Saved entries ▸
⁂
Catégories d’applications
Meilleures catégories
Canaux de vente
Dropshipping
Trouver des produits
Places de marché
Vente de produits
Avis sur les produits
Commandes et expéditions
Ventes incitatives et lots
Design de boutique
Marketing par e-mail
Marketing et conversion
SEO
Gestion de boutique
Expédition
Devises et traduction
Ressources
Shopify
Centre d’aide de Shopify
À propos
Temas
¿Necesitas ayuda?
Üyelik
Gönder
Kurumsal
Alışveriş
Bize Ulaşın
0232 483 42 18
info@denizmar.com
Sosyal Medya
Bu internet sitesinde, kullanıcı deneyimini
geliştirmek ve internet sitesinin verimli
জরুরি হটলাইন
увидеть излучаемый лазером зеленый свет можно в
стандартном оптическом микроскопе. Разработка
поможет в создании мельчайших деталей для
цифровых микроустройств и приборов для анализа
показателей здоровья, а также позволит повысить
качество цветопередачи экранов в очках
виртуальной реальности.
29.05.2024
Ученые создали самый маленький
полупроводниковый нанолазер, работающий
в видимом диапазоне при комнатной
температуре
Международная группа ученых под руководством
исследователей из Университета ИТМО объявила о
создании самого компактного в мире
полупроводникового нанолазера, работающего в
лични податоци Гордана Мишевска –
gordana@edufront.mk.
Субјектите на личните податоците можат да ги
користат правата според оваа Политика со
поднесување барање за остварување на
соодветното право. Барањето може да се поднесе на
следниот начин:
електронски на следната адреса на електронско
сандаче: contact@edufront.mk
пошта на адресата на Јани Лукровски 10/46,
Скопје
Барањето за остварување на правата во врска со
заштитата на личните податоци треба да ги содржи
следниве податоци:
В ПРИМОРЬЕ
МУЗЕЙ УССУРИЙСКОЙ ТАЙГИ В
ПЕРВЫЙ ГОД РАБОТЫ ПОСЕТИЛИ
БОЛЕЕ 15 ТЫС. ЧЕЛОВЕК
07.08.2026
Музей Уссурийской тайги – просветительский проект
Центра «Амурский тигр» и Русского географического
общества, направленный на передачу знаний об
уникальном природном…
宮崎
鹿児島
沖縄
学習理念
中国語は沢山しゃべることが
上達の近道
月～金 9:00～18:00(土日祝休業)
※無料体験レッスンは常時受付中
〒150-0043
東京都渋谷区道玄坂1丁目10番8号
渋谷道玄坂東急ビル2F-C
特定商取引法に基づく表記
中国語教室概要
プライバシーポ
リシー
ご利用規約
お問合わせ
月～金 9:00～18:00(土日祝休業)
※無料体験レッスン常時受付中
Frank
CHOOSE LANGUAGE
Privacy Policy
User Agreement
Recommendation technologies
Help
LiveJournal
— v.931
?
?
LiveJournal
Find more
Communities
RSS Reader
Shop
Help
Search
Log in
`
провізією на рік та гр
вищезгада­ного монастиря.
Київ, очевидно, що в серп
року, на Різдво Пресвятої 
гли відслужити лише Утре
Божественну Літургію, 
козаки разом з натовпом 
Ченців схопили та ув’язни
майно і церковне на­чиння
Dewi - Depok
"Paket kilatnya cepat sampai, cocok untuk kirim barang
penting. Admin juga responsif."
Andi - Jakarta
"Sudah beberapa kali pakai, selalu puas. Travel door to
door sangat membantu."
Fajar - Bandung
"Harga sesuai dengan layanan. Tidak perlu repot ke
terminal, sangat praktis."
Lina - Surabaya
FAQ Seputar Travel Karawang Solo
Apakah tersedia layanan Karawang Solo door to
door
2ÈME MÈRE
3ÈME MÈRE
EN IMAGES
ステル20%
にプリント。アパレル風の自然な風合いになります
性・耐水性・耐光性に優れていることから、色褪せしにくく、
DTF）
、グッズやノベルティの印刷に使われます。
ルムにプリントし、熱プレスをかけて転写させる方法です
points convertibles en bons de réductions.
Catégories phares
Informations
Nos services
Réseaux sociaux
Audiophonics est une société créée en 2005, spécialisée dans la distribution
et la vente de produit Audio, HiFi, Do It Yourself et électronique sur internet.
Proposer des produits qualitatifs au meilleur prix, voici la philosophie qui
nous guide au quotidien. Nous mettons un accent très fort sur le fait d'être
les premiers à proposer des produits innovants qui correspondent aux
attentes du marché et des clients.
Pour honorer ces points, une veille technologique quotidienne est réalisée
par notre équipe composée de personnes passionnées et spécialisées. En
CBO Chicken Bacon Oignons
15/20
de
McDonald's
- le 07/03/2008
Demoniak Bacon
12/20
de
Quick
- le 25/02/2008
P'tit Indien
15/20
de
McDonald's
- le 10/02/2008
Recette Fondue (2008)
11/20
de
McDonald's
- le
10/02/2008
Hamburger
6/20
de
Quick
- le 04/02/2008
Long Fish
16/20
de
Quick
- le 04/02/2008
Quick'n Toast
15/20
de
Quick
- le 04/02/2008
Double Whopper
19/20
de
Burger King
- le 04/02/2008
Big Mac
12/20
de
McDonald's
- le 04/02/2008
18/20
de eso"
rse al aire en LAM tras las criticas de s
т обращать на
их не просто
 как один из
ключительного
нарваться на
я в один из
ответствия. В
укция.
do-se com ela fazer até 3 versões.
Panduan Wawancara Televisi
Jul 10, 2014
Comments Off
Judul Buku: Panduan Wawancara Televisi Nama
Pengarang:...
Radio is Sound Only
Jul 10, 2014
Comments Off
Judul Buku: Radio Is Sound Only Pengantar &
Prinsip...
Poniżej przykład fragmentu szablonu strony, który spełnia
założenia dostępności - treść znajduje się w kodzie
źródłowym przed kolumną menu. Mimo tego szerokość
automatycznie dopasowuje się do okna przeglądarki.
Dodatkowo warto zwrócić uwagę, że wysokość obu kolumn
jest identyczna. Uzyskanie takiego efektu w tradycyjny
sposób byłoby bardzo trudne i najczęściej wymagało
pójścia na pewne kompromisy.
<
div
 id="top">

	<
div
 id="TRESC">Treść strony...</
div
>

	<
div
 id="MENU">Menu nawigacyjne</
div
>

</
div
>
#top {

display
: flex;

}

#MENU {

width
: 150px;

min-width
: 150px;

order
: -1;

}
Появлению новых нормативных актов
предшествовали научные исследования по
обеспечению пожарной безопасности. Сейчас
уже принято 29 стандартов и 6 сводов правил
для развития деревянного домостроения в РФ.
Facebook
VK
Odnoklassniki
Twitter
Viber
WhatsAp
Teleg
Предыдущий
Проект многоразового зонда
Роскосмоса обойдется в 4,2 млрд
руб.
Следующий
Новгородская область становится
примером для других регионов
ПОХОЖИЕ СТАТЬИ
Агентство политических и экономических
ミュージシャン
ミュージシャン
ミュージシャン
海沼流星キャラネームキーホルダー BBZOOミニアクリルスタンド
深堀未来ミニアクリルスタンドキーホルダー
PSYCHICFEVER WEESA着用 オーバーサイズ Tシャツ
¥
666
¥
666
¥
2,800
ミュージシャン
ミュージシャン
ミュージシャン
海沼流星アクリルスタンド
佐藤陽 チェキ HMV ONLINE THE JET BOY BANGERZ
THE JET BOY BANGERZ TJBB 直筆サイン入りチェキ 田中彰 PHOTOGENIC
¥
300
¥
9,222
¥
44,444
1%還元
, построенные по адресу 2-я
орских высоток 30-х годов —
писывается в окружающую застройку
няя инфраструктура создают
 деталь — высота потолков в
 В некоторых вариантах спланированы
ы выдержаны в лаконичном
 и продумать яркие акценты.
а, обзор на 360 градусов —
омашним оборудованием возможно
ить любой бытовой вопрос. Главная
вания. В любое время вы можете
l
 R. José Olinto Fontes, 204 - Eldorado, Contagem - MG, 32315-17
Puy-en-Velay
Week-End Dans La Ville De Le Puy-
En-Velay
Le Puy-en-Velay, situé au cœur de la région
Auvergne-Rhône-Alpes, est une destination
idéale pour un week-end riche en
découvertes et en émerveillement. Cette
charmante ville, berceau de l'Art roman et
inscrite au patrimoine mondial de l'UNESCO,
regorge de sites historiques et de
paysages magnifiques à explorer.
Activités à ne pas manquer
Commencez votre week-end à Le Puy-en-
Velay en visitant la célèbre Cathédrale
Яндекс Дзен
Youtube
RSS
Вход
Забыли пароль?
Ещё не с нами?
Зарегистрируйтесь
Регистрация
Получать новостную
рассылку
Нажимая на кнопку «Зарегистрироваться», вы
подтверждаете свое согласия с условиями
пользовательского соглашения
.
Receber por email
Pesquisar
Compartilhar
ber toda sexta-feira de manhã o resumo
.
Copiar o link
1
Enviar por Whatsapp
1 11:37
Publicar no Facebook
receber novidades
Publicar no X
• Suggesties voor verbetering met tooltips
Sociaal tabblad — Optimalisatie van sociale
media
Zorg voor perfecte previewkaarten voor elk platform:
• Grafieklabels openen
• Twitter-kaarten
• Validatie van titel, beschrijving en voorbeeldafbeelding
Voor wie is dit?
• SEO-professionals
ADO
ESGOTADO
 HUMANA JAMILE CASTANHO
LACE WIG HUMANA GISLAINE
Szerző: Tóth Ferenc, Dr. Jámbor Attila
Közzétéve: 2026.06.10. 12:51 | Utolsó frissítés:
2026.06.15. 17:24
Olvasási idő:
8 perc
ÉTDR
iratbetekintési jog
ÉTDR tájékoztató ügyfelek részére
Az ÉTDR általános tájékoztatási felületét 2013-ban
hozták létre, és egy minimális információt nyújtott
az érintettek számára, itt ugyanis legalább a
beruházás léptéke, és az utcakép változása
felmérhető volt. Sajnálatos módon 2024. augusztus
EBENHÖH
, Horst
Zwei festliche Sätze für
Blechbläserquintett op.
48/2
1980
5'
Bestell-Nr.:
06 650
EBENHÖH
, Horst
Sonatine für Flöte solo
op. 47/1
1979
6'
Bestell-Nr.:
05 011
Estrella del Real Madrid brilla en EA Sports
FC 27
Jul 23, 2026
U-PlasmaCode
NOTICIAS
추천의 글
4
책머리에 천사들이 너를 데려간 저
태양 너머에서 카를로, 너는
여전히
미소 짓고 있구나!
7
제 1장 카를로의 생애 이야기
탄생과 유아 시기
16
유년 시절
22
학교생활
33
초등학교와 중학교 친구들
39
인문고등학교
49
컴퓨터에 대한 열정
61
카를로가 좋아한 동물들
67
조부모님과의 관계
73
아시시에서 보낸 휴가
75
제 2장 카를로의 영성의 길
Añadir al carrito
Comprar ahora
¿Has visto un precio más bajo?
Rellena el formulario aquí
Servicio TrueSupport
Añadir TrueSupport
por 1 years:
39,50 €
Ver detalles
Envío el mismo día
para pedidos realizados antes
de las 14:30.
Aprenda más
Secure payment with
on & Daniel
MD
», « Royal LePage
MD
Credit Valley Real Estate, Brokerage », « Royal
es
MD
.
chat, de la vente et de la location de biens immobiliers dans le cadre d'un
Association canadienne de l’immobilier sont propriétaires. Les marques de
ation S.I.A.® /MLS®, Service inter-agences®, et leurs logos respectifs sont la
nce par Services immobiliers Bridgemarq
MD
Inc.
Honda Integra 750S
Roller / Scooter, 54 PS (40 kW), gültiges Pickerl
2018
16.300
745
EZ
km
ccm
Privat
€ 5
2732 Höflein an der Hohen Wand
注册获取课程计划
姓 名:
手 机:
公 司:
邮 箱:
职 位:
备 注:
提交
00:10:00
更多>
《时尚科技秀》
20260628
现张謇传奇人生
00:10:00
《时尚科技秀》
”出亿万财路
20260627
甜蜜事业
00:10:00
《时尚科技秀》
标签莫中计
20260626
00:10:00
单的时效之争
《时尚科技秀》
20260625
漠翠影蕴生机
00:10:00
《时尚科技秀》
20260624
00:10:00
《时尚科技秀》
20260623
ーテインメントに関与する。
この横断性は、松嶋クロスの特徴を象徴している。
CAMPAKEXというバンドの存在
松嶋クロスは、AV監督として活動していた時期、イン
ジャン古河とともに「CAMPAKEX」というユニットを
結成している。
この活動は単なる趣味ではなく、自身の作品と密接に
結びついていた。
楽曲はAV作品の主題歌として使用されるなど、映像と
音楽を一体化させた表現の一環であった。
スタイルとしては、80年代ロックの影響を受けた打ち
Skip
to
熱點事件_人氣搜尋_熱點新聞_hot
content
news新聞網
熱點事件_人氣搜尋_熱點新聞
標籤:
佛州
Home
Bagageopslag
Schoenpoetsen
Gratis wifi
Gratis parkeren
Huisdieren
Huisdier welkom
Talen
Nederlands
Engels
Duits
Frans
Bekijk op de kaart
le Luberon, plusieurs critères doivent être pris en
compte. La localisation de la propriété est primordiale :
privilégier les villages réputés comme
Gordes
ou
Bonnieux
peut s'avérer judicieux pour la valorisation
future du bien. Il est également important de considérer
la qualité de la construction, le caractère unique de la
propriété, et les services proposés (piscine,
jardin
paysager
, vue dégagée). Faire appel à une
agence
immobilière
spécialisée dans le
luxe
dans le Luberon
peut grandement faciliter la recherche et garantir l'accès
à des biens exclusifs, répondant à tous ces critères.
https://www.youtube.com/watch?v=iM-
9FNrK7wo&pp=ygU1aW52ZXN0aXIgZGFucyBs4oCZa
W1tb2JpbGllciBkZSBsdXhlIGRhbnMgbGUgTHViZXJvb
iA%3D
⁂
Set down each line from the line containing "ジャン古河とともに「CAMPAKEX」というユニットを" through the final line of the data, exactly and with nothing added.

ジャン古河とともに「CAMPAKEX」というユニットを
結成している。
この活動は単なる趣味ではなく、自身の作品と密接に
結びついていた。
楽曲はAV作品の主題歌として使用されるなど、映像と
音楽を一体化させた表現の一環であった。
スタイルとしては、80年代ロックの影響を受けた打ち
Skip
to
熱點事件_人氣搜尋_熱點新聞_hot
content
news新聞網
熱點事件_人氣搜尋_熱點新聞
標籤:
佛州
Home
Bagageopslag
Schoenpoetsen
Gratis wifi
Gratis parkeren
Huisdieren
Huisdier welkom
Talen
Nederlands
Engels
Duits
Frans
Bekijk op de kaart
le Luberon, plusieurs critères doivent être pris en
compte. La localisation de la propriété est primordiale :
privilégier les villages réputés comme
Gordes
ou
Bonnieux
peut s'avérer judicieux pour la valorisation
future du bien. Il est également important de considérer
la qualité de la construction, le caractère unique de la
propriété, et les services proposés (piscine,
jardin
paysager
, vue dégagée). Faire appel à une
agence
immobilière
spécialisée dans le
luxe
dans le Luberon
peut grandement faciliter la recherche et garantir l'accès
à des biens exclusifs, répondant à tous ces critères.
https://www.youtube.com/watch?v=iM-
9FNrK7wo&pp=ygU1aW52ZXN0aXIgZGFucyBs4oCZa
W1tb2JpbGllciBkZSBsdXhlIGRhbnMgbGUgTHViZXJvb
iA%3D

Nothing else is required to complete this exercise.